1.2 Identifikasi Masalah
Sosialisasi mengenai keberadaan gangguan disleksia di Indonesia
masih belum menyeluruh.
Kepedulian masyarakat Indonesia tentang kesehatan masih sangat
minim.
Kurangnya peran serta orang tua dalam mengevaluasi kegiatan
belajar anak.
1.3 Fokus Masalah
Pembahasan ini akan difokuskan kepada tanda dan gejala disleksia
pada anak beserta cara penanganannya untuk saat ini.
1.4 Batasan Masalah
Melihat penjelasan masalah yang telah diuraikan sebelumnya,
penelitian ini akan dibatasi dan disesuaikan dengan permasalahan
yang akan diteliti, yakni:
Tanda dan gejala disleksia pada anak.
Bentuk dukungan serta tindakan nyata orang tua dan kalangan
pendidik dalam menangani anak disleksia.
1.5 Tujuan Penelitian
Tujuan penelitian ini adalah untuk mengetahui gangguan disleksia
pada anak-anak berupa tanda, gejala beserta penanganannya agar
dapat dipahami dengan baik oleh masyarakat terutama orang tua.
3
1.6 Metode Penelitian
Metode penelitian yang digunakan adalah deskriptif kualitatif.

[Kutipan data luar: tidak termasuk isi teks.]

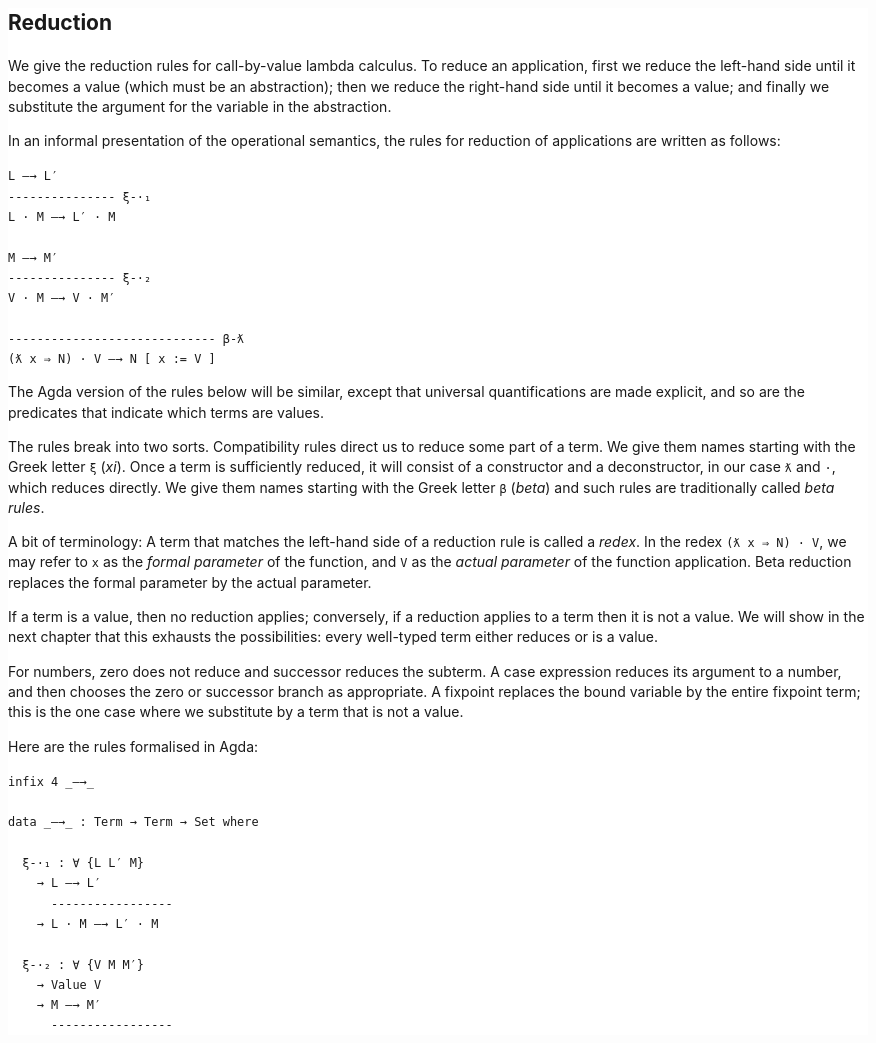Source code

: 
## Reduction

We give the reduction rules for call-by-value lambda calculus.  To
reduce an application, first we reduce the left-hand side until it
becomes a value (which must be an abstraction); then we reduce the
right-hand side until it becomes a value; and finally we substitute
the argument for the variable in the abstraction.

In an informal presentation of the operational semantics,
the rules for reduction of applications are written as follows:

    L —→ L′
    --------------- ξ-·₁
    L · M —→ L′ · M

    M —→ M′
    --------------- ξ-·₂
    V · M —→ V · M′

    ----------------------------- β-ƛ
    (ƛ x ⇒ N) · V —→ N [ x := V ]

The Agda version of the rules below will be similar, except that universal
quantifications are made explicit, and so are the predicates that indicate
which terms are values.

The rules break into two sorts. Compatibility rules direct us to
reduce some part of a term.  We give them names starting with the
Greek letter `ξ` (_xi_).  Once a term is sufficiently reduced, it will
consist of a constructor and a deconstructor, in our case `ƛ` and `·`,
which reduces directly.  We give them names starting with the Greek
letter `β` (_beta_) and such rules are traditionally called _beta rules_.

A bit of terminology: A term that matches the left-hand side of a
reduction rule is called a _redex_. In the redex `(ƛ x ⇒ N) · V`, we
may refer to `x` as the _formal parameter_ of the function, and `V`
as the _actual parameter_ of the function application.  Beta reduction
replaces the formal parameter by the actual parameter.

If a term is a value, then no reduction applies; conversely,
if a reduction applies to a term then it is not a value.
We will show in the next chapter that 
this exhausts the possibilities: every well-typed term
either reduces or is a value.

For numbers, zero does not reduce and successor reduces the subterm.
A case expression reduces its argument to a number, and then chooses
the zero or successor branch as appropriate.  A fixpoint replaces
the bound variable by the entire fixpoint term; this is the one
case where we substitute by a term that is not a value.

Here are the rules formalised in Agda:

```
infix 4 _—→_

data _—→_ : Term → Term → Set where

  ξ-·₁ : ∀ {L L′ M}
    → L —→ L′
      -----------------
    → L · M —→ L′ · M

  ξ-·₂ : ∀ {V M M′}
    → Value V
    → M —→ M′
      -----------------
```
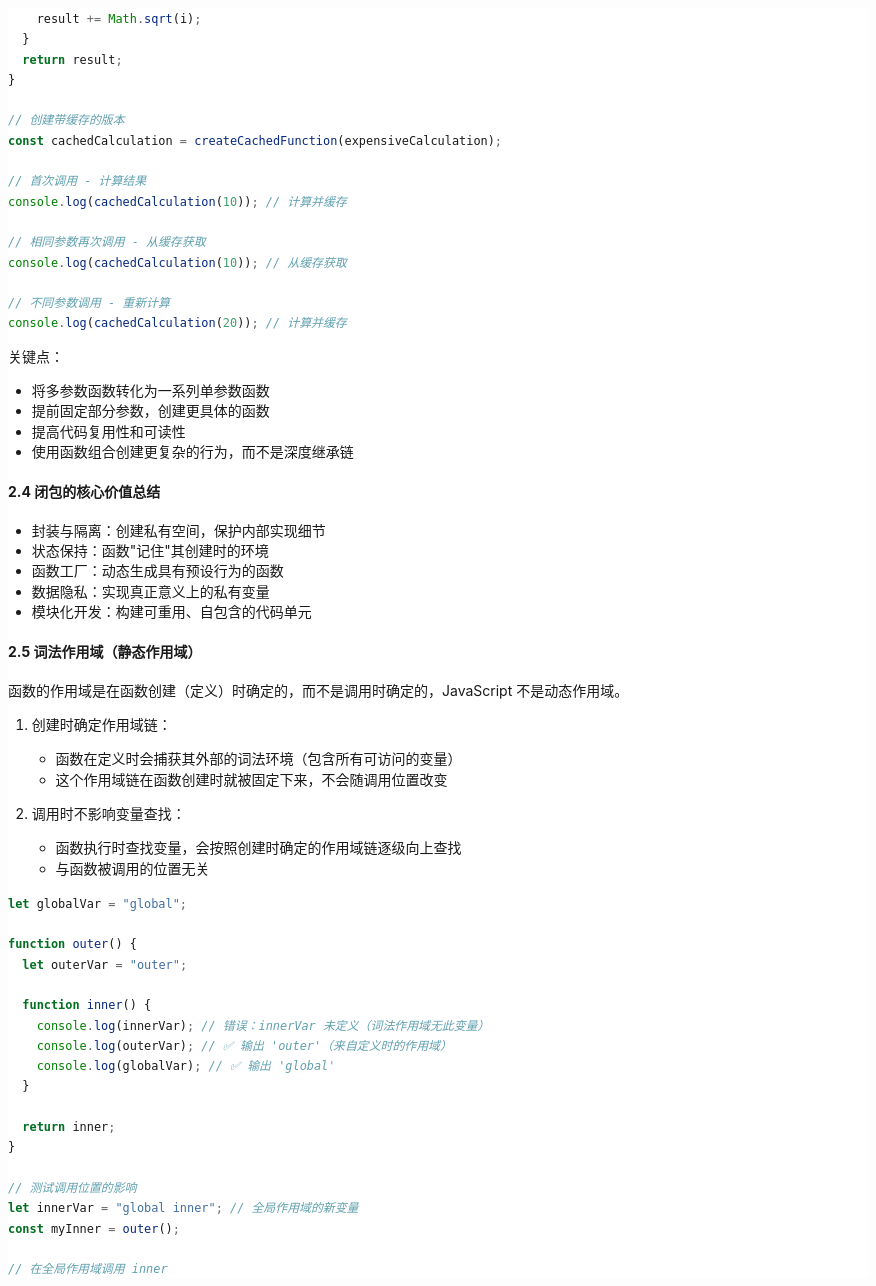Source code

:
 ```javascript
    result += Math.sqrt(i);
  }
  return result;
}

// 创建带缓存的版本
const cachedCalculation = createCachedFunction(expensiveCalculation);

// 首次调用 - 计算结果
console.log(cachedCalculation(10)); // 计算并缓存

// 相同参数再次调用 - 从缓存获取
console.log(cachedCalculation(10)); // 从缓存获取

// 不同参数调用 - 重新计算
console.log(cachedCalculation(20)); // 计算并缓存
```

关键点：

- 将多参数函数转化为一系列单参数函数
- 提前固定部分参数，创建更具体的函数
- 提高代码复用性和可读性
- 使用函数组合创建更复杂的行为，而不是深度继承链

#### 2.4 闭包的核心价值总结

- 封装与隔离：创建私有空间，保护内部实现细节
- 状态保持：函数"记住"其创建时的环境
- 函数工厂：动态生成具有预设行为的函数
- 数据隐私：实现真正意义上的私有变量
- 模块化开发：构建可重用、自包含的代码单元

#### 2.5 词法作用域（静态作用域）

函数的作用域是在函数创建（定义）时确定的，而不是调用时确定的，JavaScript 不是动态作用域。

1. 创建时确定作用域链：

   - 函数在定义时会捕获其外部的词法环境（包含所有可访问的变量）
   - 这个作用域链在函数创建时就被固定下来，不会随调用位置改变

2. 调用时不影响变量查找：

   - 函数执行时查找变量，会按照创建时确定的作用域链逐级向上查找
   - 与函数被调用的位置无关

```javascript
let globalVar = "global";

function outer() {
  let outerVar = "outer";

  function inner() {
    console.log(innerVar); // 错误：innerVar 未定义（词法作用域无此变量）
    console.log(outerVar); // ✅ 输出 'outer'（来自定义时的作用域）
    console.log(globalVar); // ✅ 输出 'global'
  }

  return inner;
}

// 测试调用位置的影响
let innerVar = "global inner"; // 全局作用域的新变量
const myInner = outer();

// 在全局作用域调用 inner
```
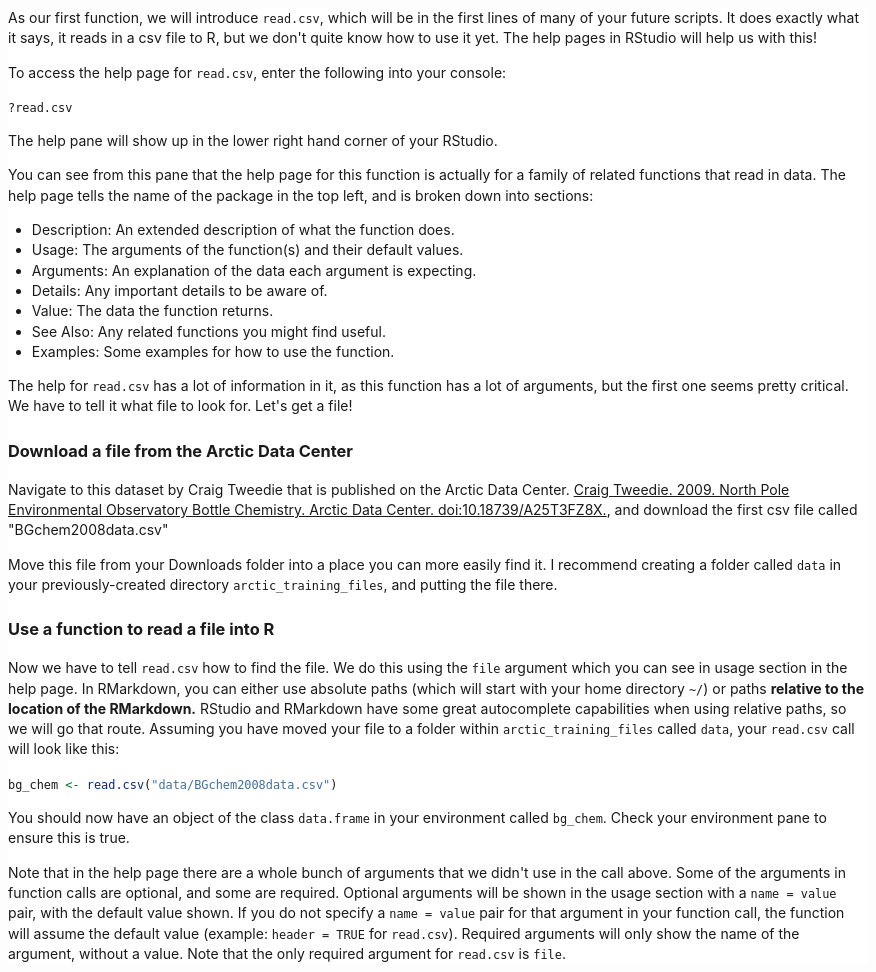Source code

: As our first function, we will introduce `read.csv`, which will be in the first lines of many of your future scripts. It does exactly what it says, it reads in a csv file to R, but we don't quite know how to use it yet. The help pages in RStudio will help us with this!

To access the help page for `read.csv`, enter the following into your console:


```r
?read.csv
```

The help pane will show up in the lower right hand corner of your RStudio.

You can see from this pane that the help page for this function is actually for a family of related functions that read in data. The help page tells the name of the package in the top left, and is broken down into sections:

 - Description: An extended description of what the function does.
 - Usage: The arguments of the function(s) and their default values.
 - Arguments: An explanation of the data each argument is expecting.
 - Details: Any important details to be aware of.
 - Value: The data the function returns.
 - See Also: Any related functions you might find useful.
 - Examples: Some examples for how to use the function.

The help for `read.csv` has a lot of information in it, as this function has a lot of arguments, but the first one seems pretty critical. We have to tell it what file to look for. Let's get a file!

### Download a file from the Arctic Data Center

Navigate to this dataset by Craig Tweedie that is published on the Arctic Data Center. [Craig Tweedie. 2009. North Pole Environmental Observatory Bottle Chemistry. Arctic Data Center. doi:10.18739/A25T3FZ8X.](http://doi.org/10.18739/A25T3FZ8X), and download the first csv file called "BGchem2008data.csv"

Move this file from your Downloads folder into a place you can more easily find it. I recommend creating a folder called `data` in your previously-created directory `arctic_training_files`, and putting the file there.

### Use a function to read a file into R

Now we have to tell `read.csv` how to find the file. We do this using the `file` argument which you can see in usage section in the help page. In RMarkdown, you can either use absolute paths (which will start with your home directory `~/`) or paths **relative to the location of the RMarkdown.** RStudio and RMarkdown have some great autocomplete capabilities when using relative paths, so we will go that route. Assuming you have moved your file to a folder within `arctic_training_files` called `data`, your `read.csv` call will look like this:


```r
bg_chem <- read.csv("data/BGchem2008data.csv")
```

You should now have an object of the class `data.frame` in your environment called `bg_chem`. Check your environment pane to ensure this is true.

Note that in the help page there are a whole bunch of arguments that we didn't use in the call above. Some of the arguments in function calls are optional, and some are required. Optional arguments will be shown in the usage section with a `name = value` pair, with the default value shown. If you do not specify a `name = value` pair for that argument in your function call, the function will assume the default value (example: `header = TRUE` for `read.csv`). Required arguments will only show the name of the argument, without a value. Note that the only required argument for `read.csv` is `file`.
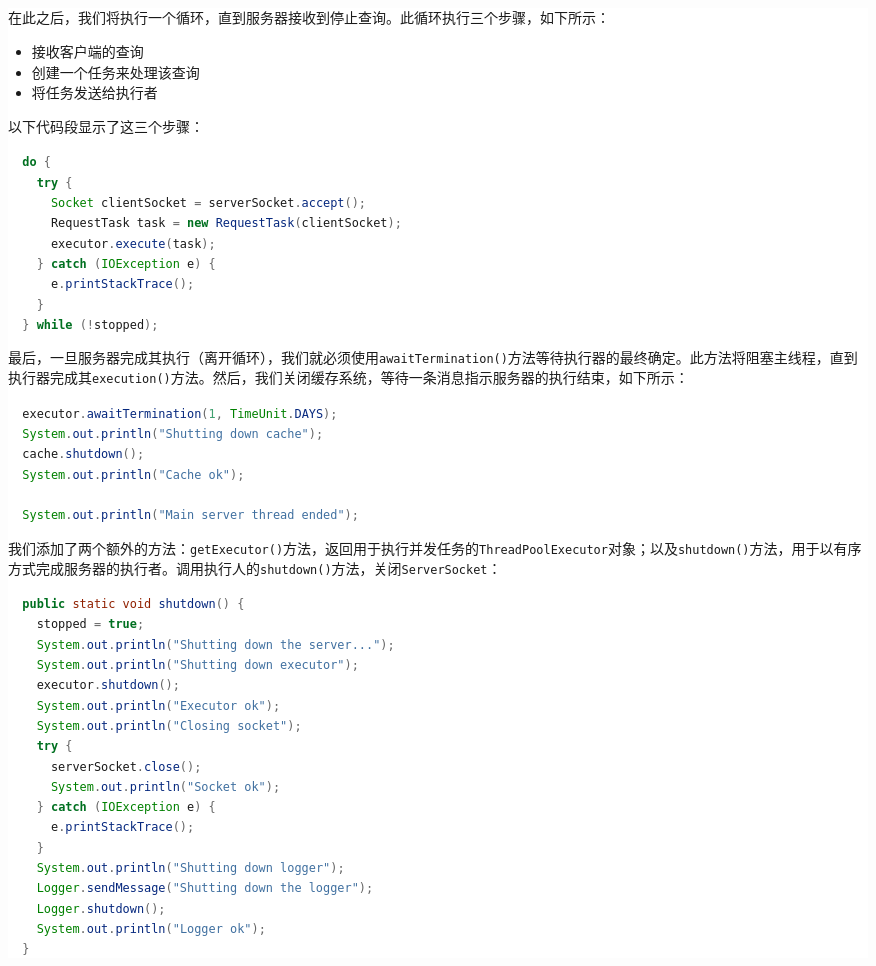在此之后，我们将执行一个循环，直到服务器接收到停止查询。此循环执行三个步骤，如下所示：

*   接收客户端的查询
*   创建一个任务来处理该查询
*   将任务发送给执行者

以下代码段显示了这三个步骤：

```java
  do {
    try {
      Socket clientSocket = serverSocket.accept();
      RequestTask task = new RequestTask(clientSocket);
      executor.execute(task);
    } catch (IOException e) {
      e.printStackTrace();
    }
  } while (!stopped);
```

最后，一旦服务器完成其执行（离开循环），我们就必须使用`awaitTermination()`方法等待执行器的最终确定。此方法将阻塞主线程，直到执行器完成其`execution()`方法。然后，我们关闭缓存系统，等待一条消息指示服务器的执行结束，如下所示：

```java
  executor.awaitTermination(1, TimeUnit.DAYS);
  System.out.println("Shutting down cache");
  cache.shutdown();
  System.out.println("Cache ok");

  System.out.println("Main server thread ended");
```

我们添加了两个额外的方法：`getExecutor()`方法，返回用于执行并发任务的`ThreadPoolExecutor`对象；以及`shutdown()`方法，用于以有序方式完成服务器的执行者。调用执行人的`shutdown()`方法，关闭`ServerSocket`：

```java
  public static void shutdown() {
    stopped = true;
    System.out.println("Shutting down the server...");
    System.out.println("Shutting down executor");
    executor.shutdown();
    System.out.println("Executor ok");
    System.out.println("Closing socket");
    try {
      serverSocket.close();
      System.out.println("Socket ok");
    } catch (IOException e) {
      e.printStackTrace();
    }
    System.out.println("Shutting down logger");
    Logger.sendMessage("Shutting down the logger");
    Logger.shutdown();
    System.out.println("Logger ok");
  }
```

Pencarian data yang dilakukan melalui 3 tahapan yakni:
a. Studi Pustaka
Sebagai landasan teori dalam penelitian ini, definisi, karakteristik,
gejala, dan penanganan anak disleksia diambil dari buku “Apa itu
Disleksia? Panduan Untuk Ibu Bapa, Guru, & Kaunselor.” karya
Sheila Devaraj dan Samsilah Roslan. Kemudian sebagai bahan
pelengkap dalam pemahaman dan penanganan orang tua
terhadap anak disleksia, buku pendukung yang digunakan yaitu
“Dyslexia Pocketbook” karya Julia Bennett.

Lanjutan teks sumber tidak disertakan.